* [AUFGABE]: Gib den Absatz im Seitenauszug, der mit „In Goethes berühmtem Faust“ beginnt, als knappe Stichpunktliste wieder und behalte dabei seine wesentlichen Aussagen bei.

* [SEITENAUSZUG]:
„Faust and Mephisto“ von Eugène Delacroix (1826-27). The Wallace Collection (London).

Deutschlands Pakt mit dem Teufel

In Goethes berühmtem Faust gibt der deutsche Dichter seine Meinung kund, Papiergeld sei eine Fortsetzung der Alchemie mit anderen Mitteln. Diese Sichtweise, so der Berlin-Korrespondent der Irish Times, ist in Deutschlands aktueller Haltung bezüglich der Eurokrise ganz klar zu erkennen.

Veröffentlicht am 14 Dezember 2012 um 17:21
„Faust and Mephisto“ von Eugène Delacroix (1826-27). The Wallace Collection (London).

Für jemanden, der sich schwer damit täte, Deutschlands Verhältnis zum Geld und zu den Schulden in der Eurokrise zu begreifen, führen alle Wege nach Frankfurt.

[Gerenderte Diagrammbilder]
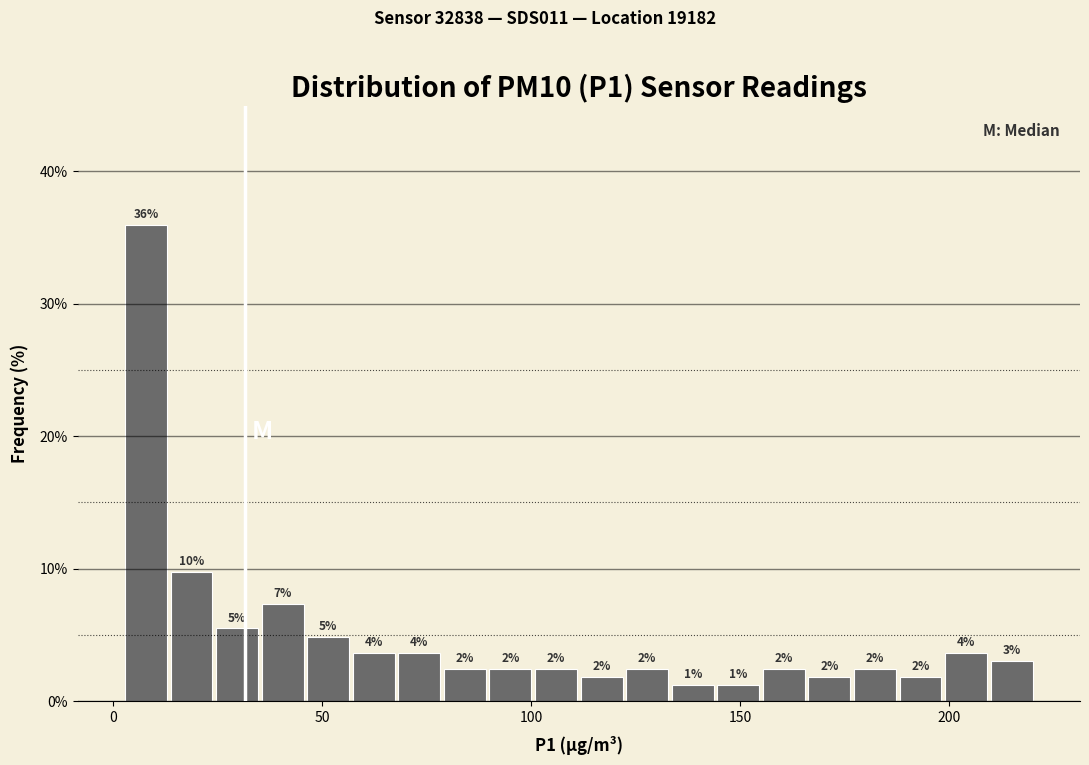

Around what value on the x-axis is the tallest bar? Give the approximate position of its centre, as read against the axis.

10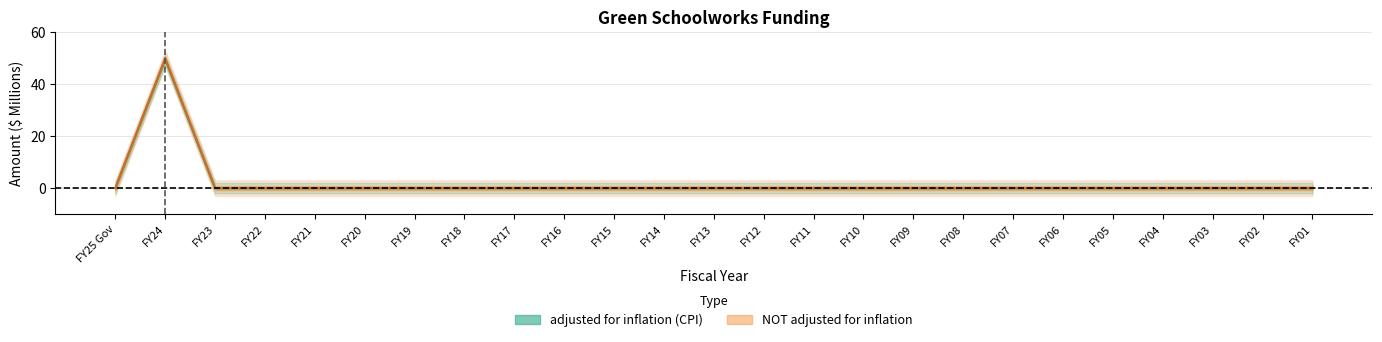

List the series in order of their overall mean, highest first.

NOT adjusted for inflation, adjusted for inflation (CPI)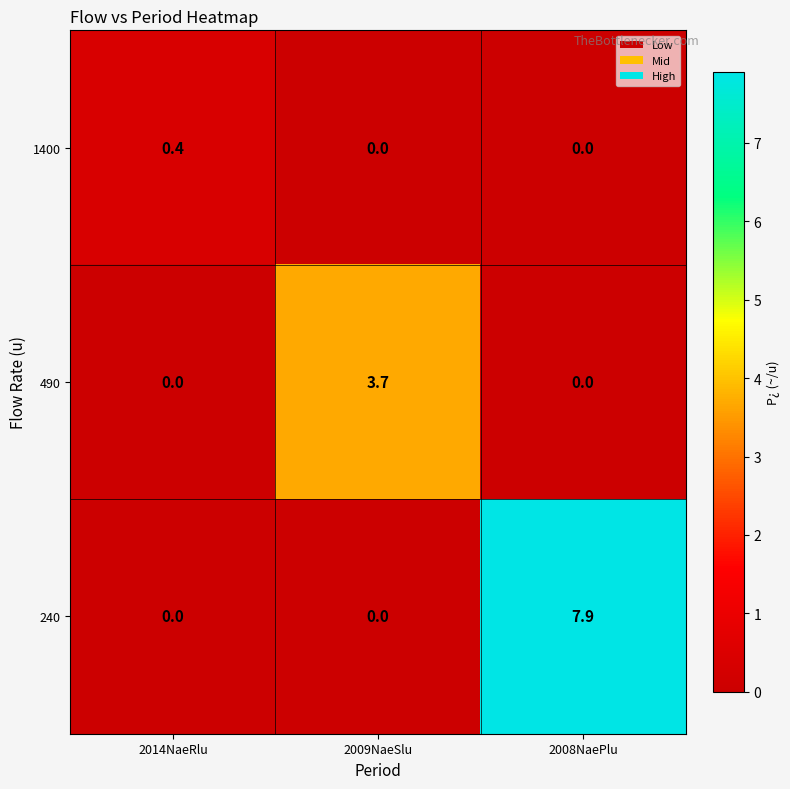

What is the sum of the 1400 values at 2008NaePlu and 2014NaeRlu?

0.4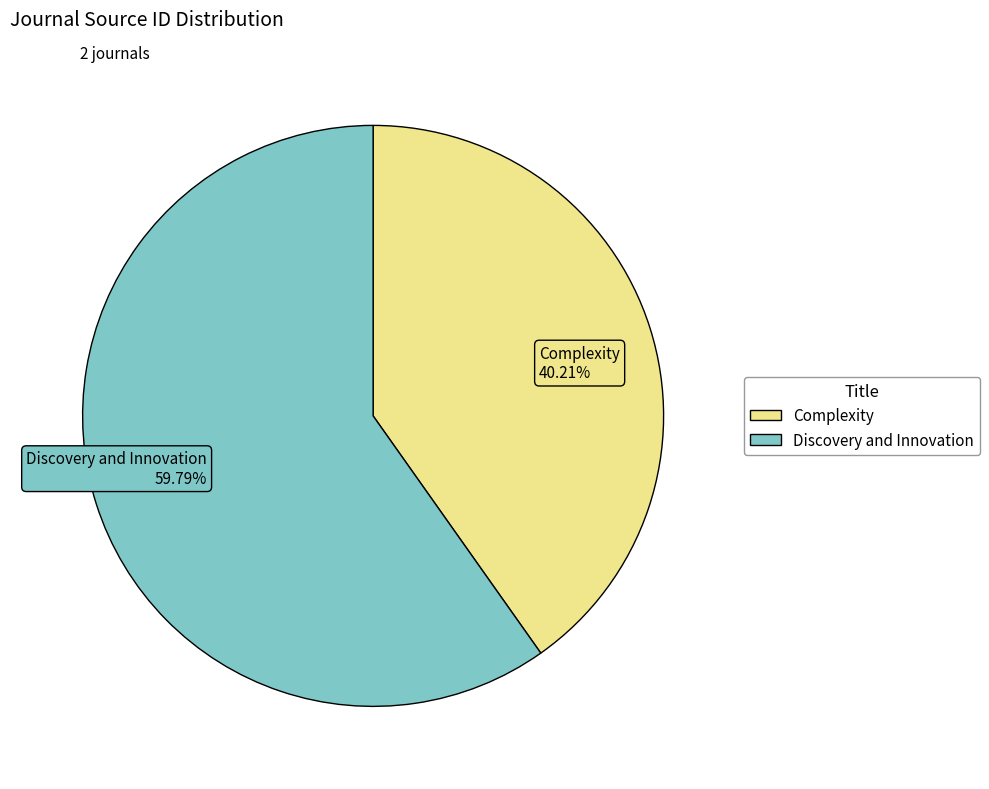

Between Discovery and Innovation 59.79% and Complexity 40.21%, which is larger?

Discovery and Innovation 59.79%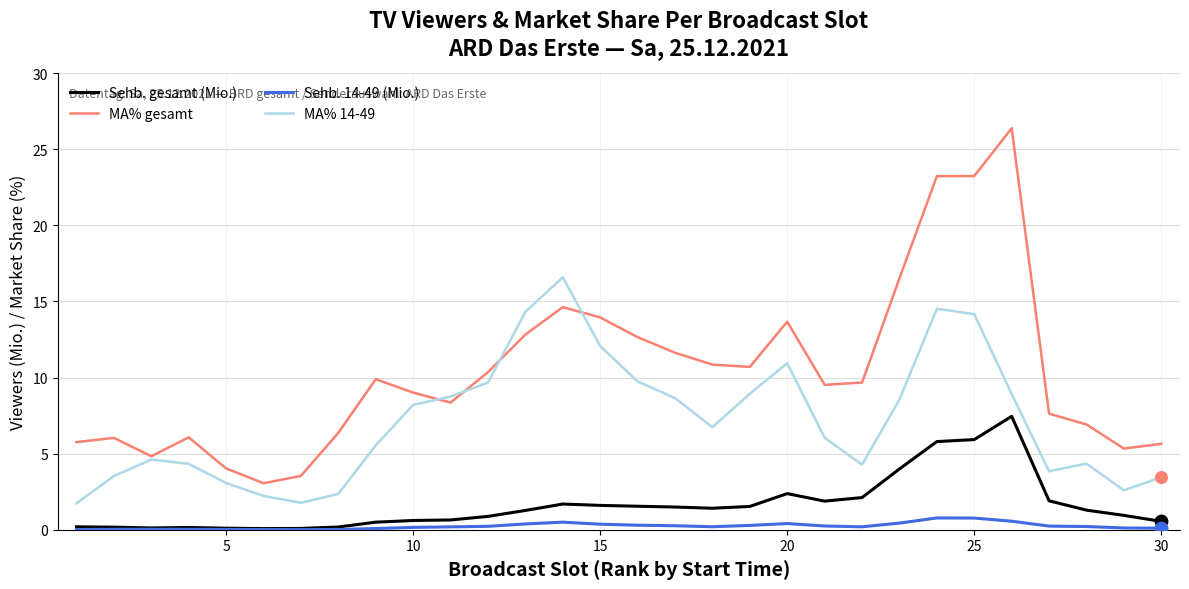

Which series has the largest total across all categories?

MA% gesamt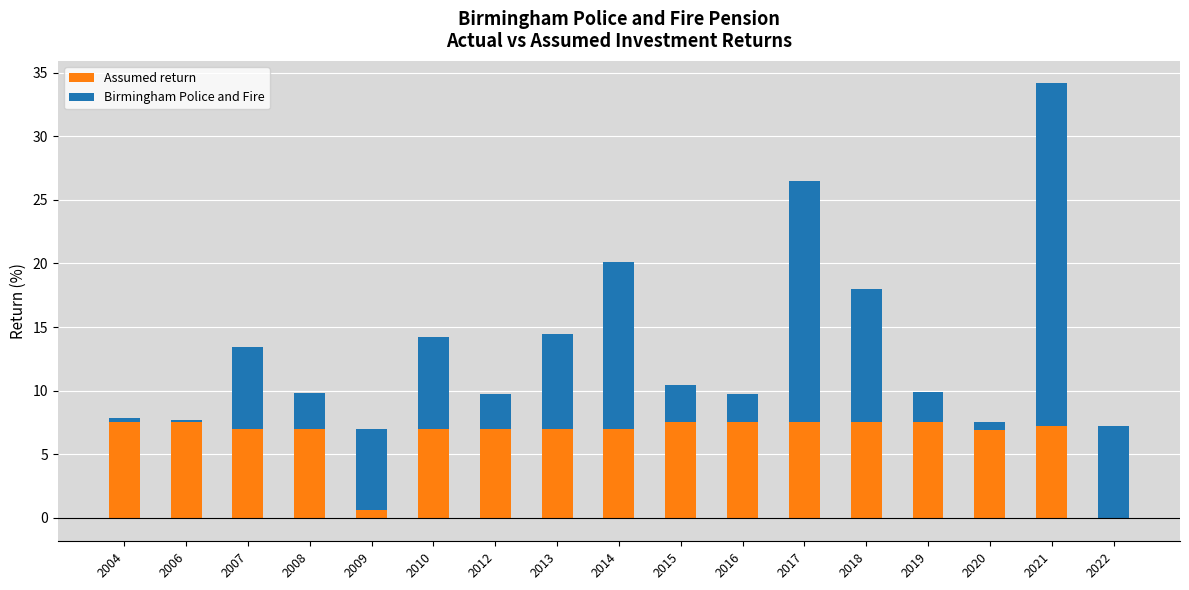

Which series changed the most between 2012 and 2020?

Birmingham Police and Fire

* [ANTWORT]:
- In Goethes „Faust“ vertritt der Dichter die Ansicht, Papiergeld sei eine Fortsetzung der Alchemie mit anderen Mitteln.
- Laut dem Berlin-Korrespondenten der Irish Times zeigt sich diese Sichtweise klar in Deutschlands aktueller Haltung zur Eurokrise.